Friday, February 15, 2008

Chapter Twenty

As is the family’s new habit, they wake before dawn has quite broken. Everything is quiet and peaceful until the younger ones remember what day it is.

"MERRY CHRISTMAS!!"

Scott and Sissy make the kids wash and dress warmly before they can investigate the tree. Of course the kids are ready in record time. Even Rose and James, well past the age where they worry about whether Santa put them on the naughty or nice list, are excited about the day.

The kids had hoped to have the Christmas lights on, but the power has indeed gone off yet again. Even Scott and Sissy are disappointed but trying not to show it.

Just then Rose jumps up and says, "Wait!" And she reaches into the tree and flicks a switch on a small plastic box and a short strand of tiny white lights turns on. "I took these off an old wreath that somebody gave us a couple of years ago. I’m not sure how much charge the batteries have left in them, but we’ll have Christmas lights for a few minutes anyway."
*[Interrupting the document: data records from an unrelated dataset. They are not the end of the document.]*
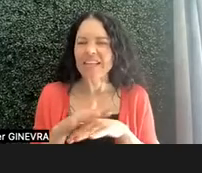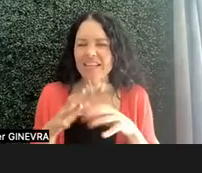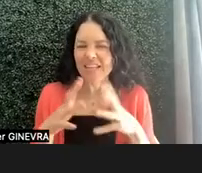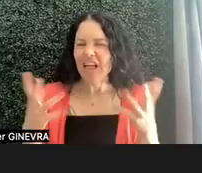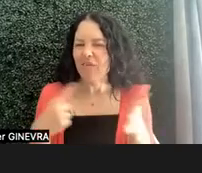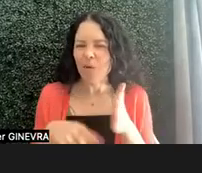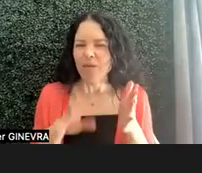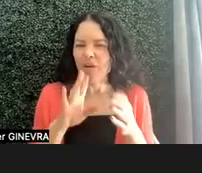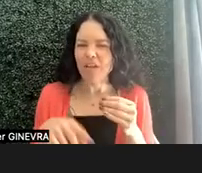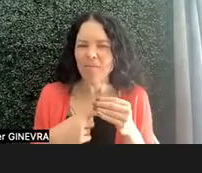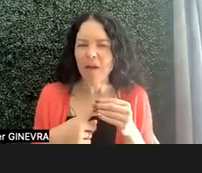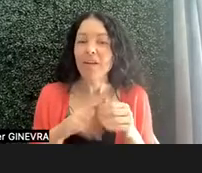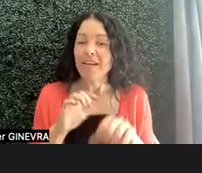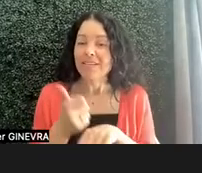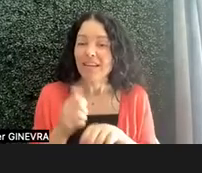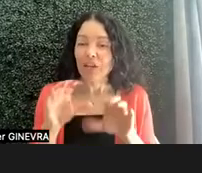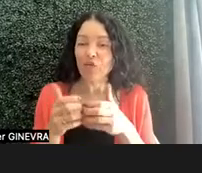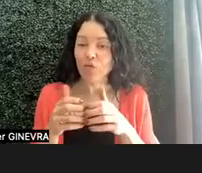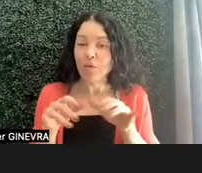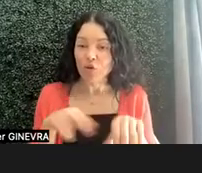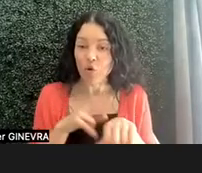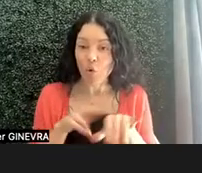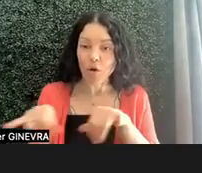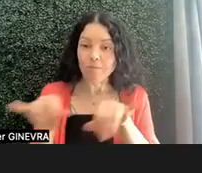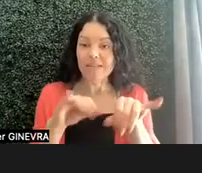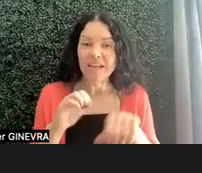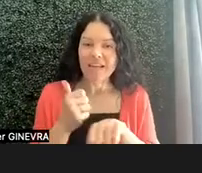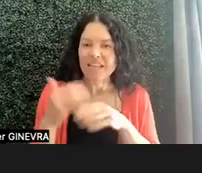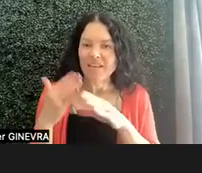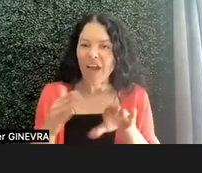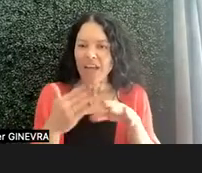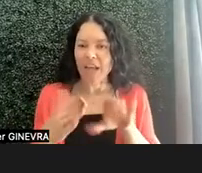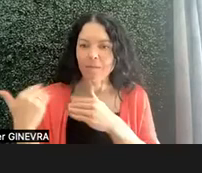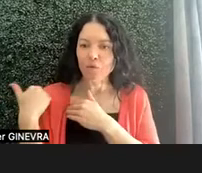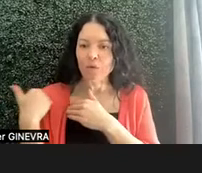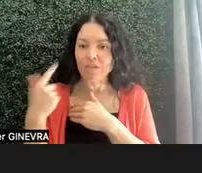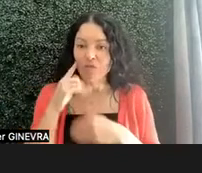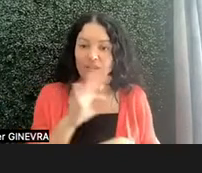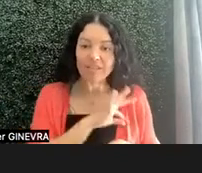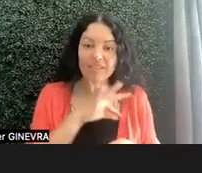dividing up the duties behind the scenes, not only for staff but for the students, allowing the time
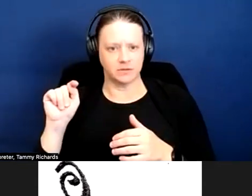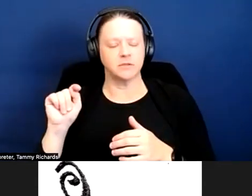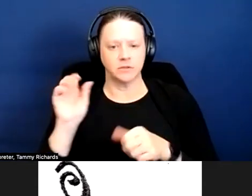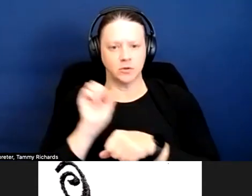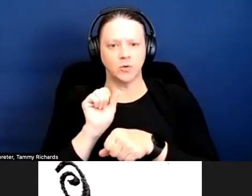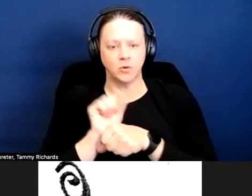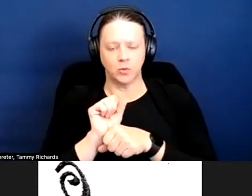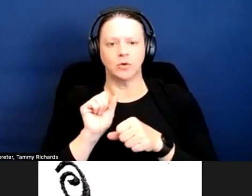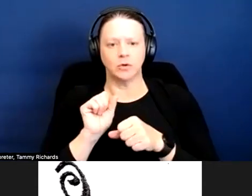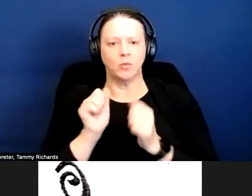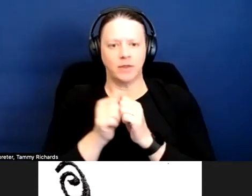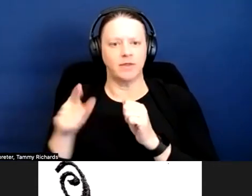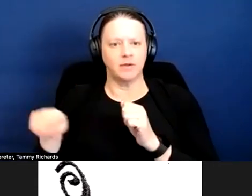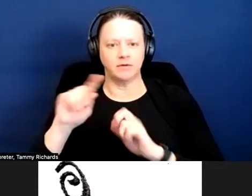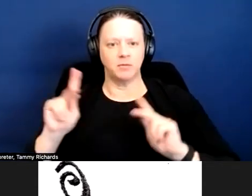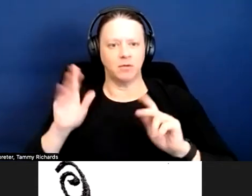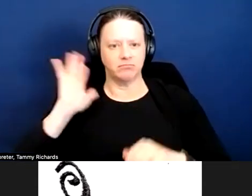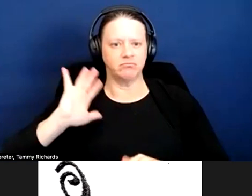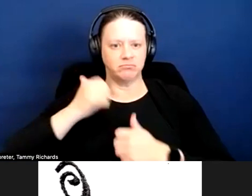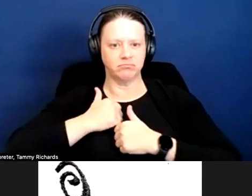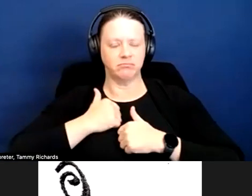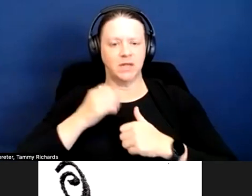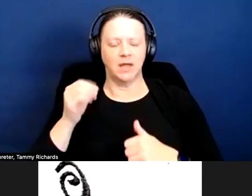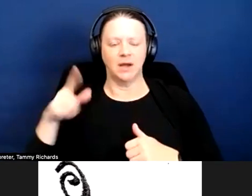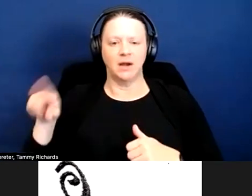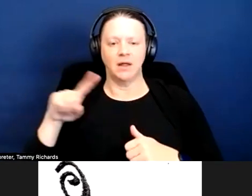There's a lot of resources out there for veterans to get dogs trained.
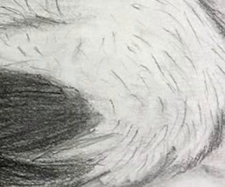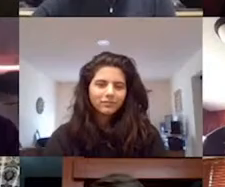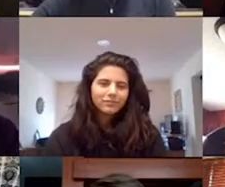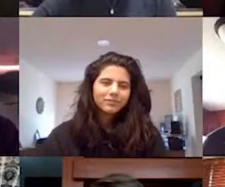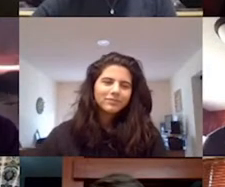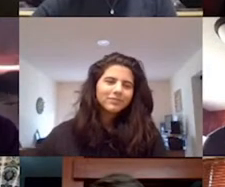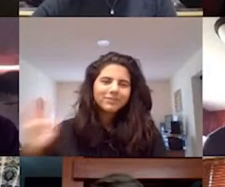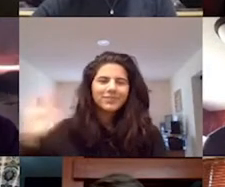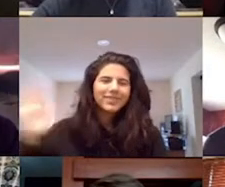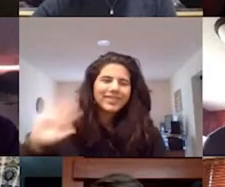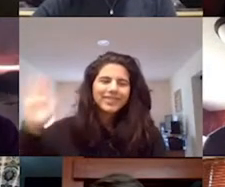a meet Ben Harush.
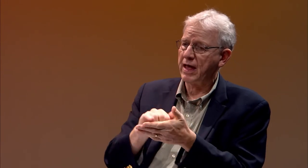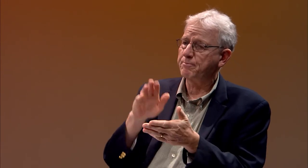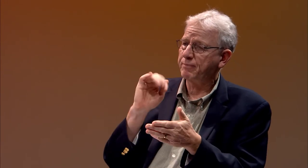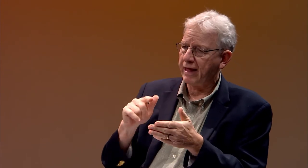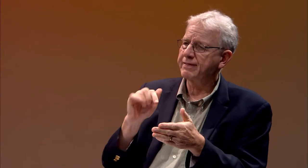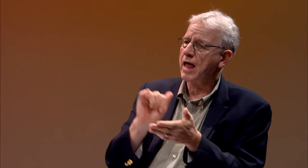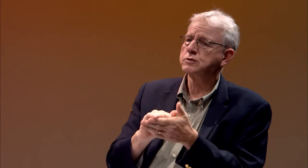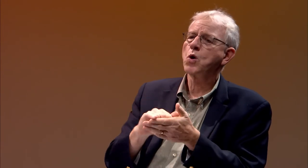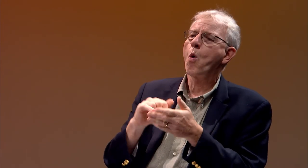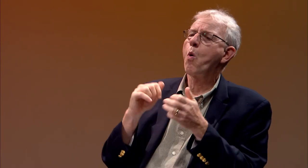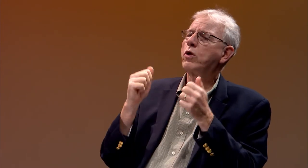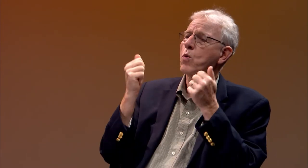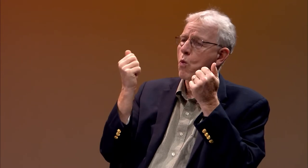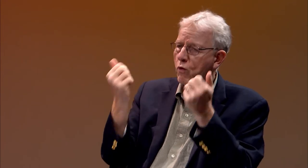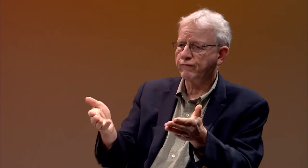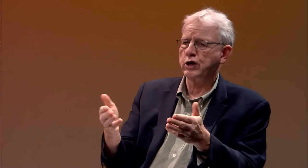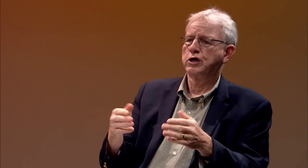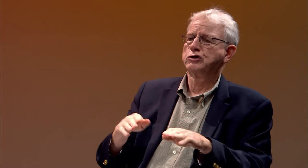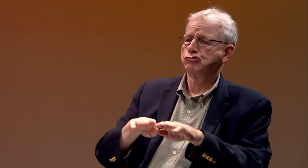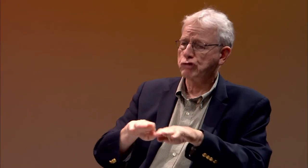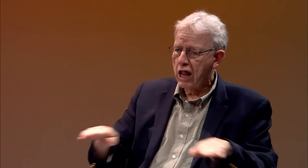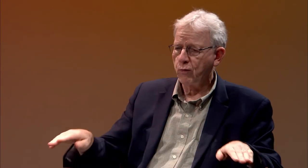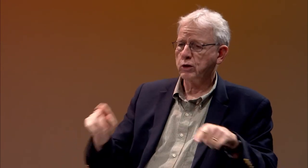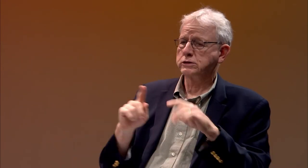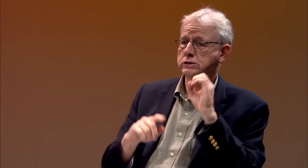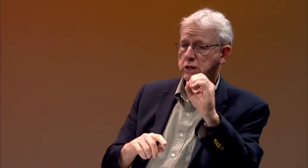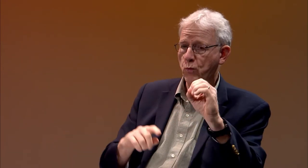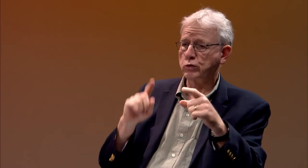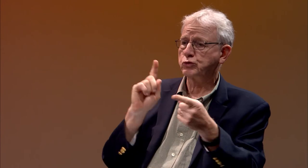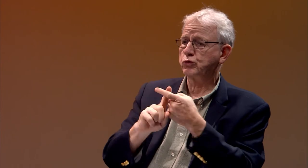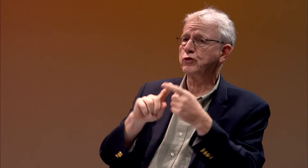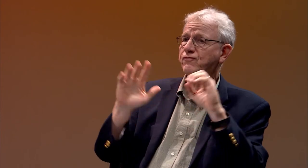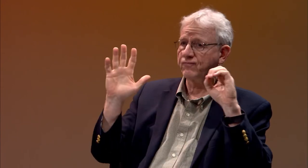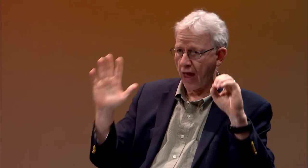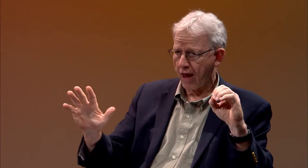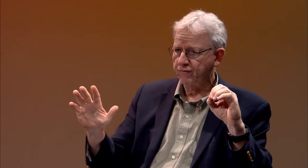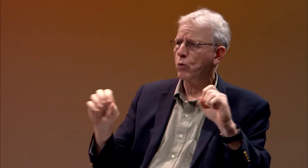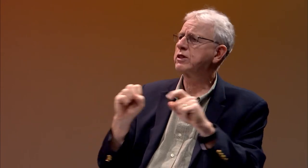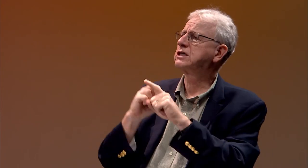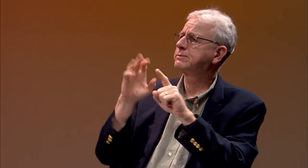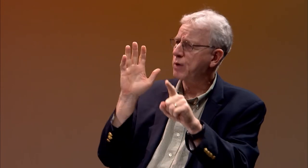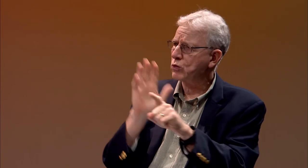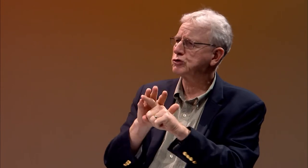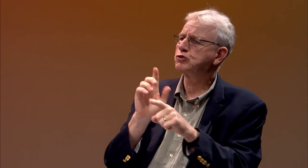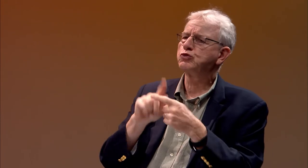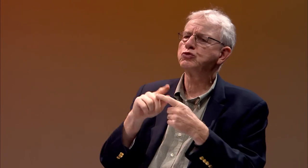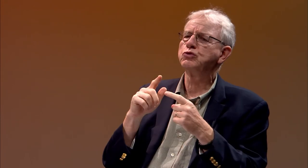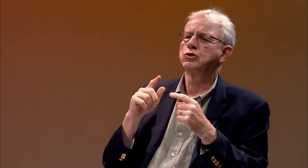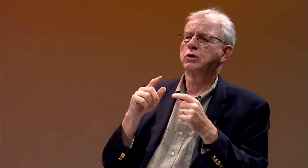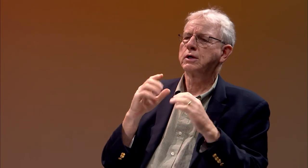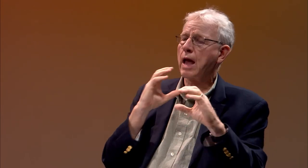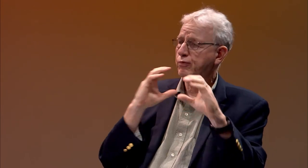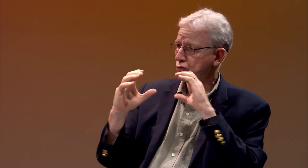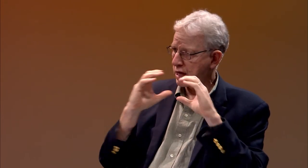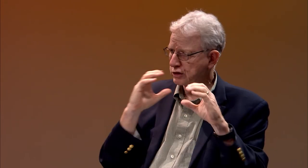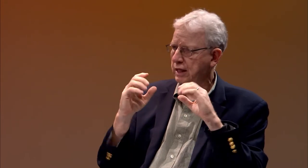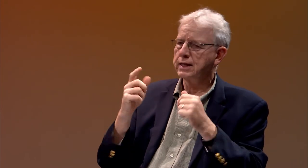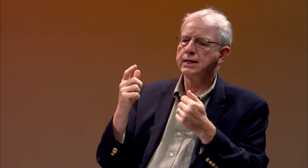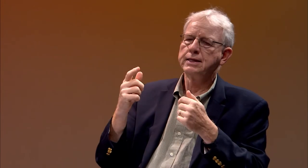We tried to emphasize that in the bill it would offer all children from ages birth to five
After a group hug and much praise and admiration for Rose’s forethought and ingenuity, the family carefully opens their presents to one another. Even Johnnie, imitating the others, makes an attempt not to shred the paper, but to save it in case they need it for something else.

While Johnnie babbles questions like how did Santa come and how did he get in, Scott and Sissy wonder how far to take their answers. Bekah saves them by explaining, "Just like we helped Santa visit Mr. Barry’s family, somebody must have helped Santa visit us." And that is as good an explanation as any.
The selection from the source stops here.